This is important stuff, as anyone with an online bank account or remote
corporate network knows. But a lot less thought and work have gone into
the other end of the problem: how do you tell the system on the other
end of the line that you're no longer there? How do you unauthenticate
yourself?
My home computer requires me to log out or turn my computer off when I
want to unauthenticate. This works for me because I know enough to do
it, but lots of people just leave their computers on and running when
they walk away. As a result, many office computers are left logged in
when people go to lunch, or when they go home for the night. This,
obviously, is a security vulnerability.
The most common way to combat this is by having the system time out. I
could have my computer log me out automatically after a certain period
of inactivity -- five minutes, for example. Getting it right requires
some fine tuning, though. Log the person out too quickly, and he gets
annoyed; wait too long before logging him out, and the system could be
vulnerable during that time. My corporate e-mail server logs me out
after 10 minutes or so, and I regularly get annoyed at my corporate
e-mail system.

▶ Saved data entries:
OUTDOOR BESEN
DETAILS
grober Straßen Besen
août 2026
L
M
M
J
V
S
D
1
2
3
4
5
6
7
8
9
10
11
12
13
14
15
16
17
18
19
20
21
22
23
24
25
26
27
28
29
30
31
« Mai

* * *

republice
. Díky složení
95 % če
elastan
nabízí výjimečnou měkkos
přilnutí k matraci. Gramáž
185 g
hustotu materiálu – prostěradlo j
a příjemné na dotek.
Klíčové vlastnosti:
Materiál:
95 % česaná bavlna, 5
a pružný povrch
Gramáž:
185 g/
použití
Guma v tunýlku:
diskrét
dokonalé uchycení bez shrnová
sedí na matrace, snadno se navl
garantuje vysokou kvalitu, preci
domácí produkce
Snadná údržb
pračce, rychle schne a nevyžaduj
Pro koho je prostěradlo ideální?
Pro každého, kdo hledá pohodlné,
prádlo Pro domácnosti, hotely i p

==

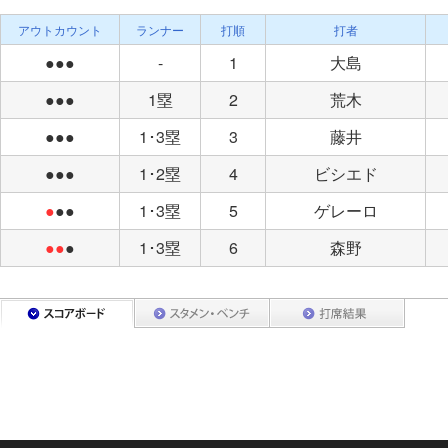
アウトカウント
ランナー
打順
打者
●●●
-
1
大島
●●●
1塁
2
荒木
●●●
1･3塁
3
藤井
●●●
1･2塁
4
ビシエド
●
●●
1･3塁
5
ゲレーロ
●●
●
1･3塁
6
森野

▶ ASSIGNED TASK 1:
In the passage on unauthenticating, reproduce verbatim everything from "The most common" down to "e-mail system.".
▶ ASSIGNED TASK 2:
Resume the passage on unauthenticating, picking up after its final sentence.

▶ EXPECTED ANSWER 1:
The most common way to combat this is by having the system time out. I
could have my computer log me out automatically after a certain period
of inactivity -- five minutes, for example. Getting it right requires
some fine tuning, though. Log the person out too quickly, and he gets
annoyed; wait too long before logging him out, and the system could be
vulnerable during that time. My corporate e-mail server logs me out
after 10 minutes or so, and I regularly get annoyed at my corporate
e-mail system.

▶ EXPECTED ANSWER 2:
Some systems have experimented with a token: a USB authentication token
that has to be plugged in for the computer to operate, or an RFID token
that logs people out automatically when the token moves more than a
certain distance from the computer. Of course, people will be prone to
just leave the token plugged in to their computer all the time; but if
you attach it to their car keys or the badge they have to wear at all
times when walking around the office, the risk is minimized.
That's expensive, though. A research project used a Bluetooth device,
like a cell phone, and measured its proximity to a computer. The system
could be programmed to lock the computer if the Bluetooth device moved
out of range.
Some systems log people out after every transaction. This wouldn't work
for computers, but it can work for ATMs. The machine spits my card out
before it gives me my cash, or just requires a card swipe, and makes
sure I take it out of the machine. If I want to perform another
transaction, I have to reinsert my card and enter my PIN a second time.
There's a physical analogue that everyone can explain: door locks. Does
your door lock behind you when you close the door, or does it remain
unlocked until you lock it? The first instance is a system that
automatically logs you out, and the second requires you to log out
manually. Both types of locks are sold and used, and which one you
choose depends on both how you use the door and who you expect to try to
break in.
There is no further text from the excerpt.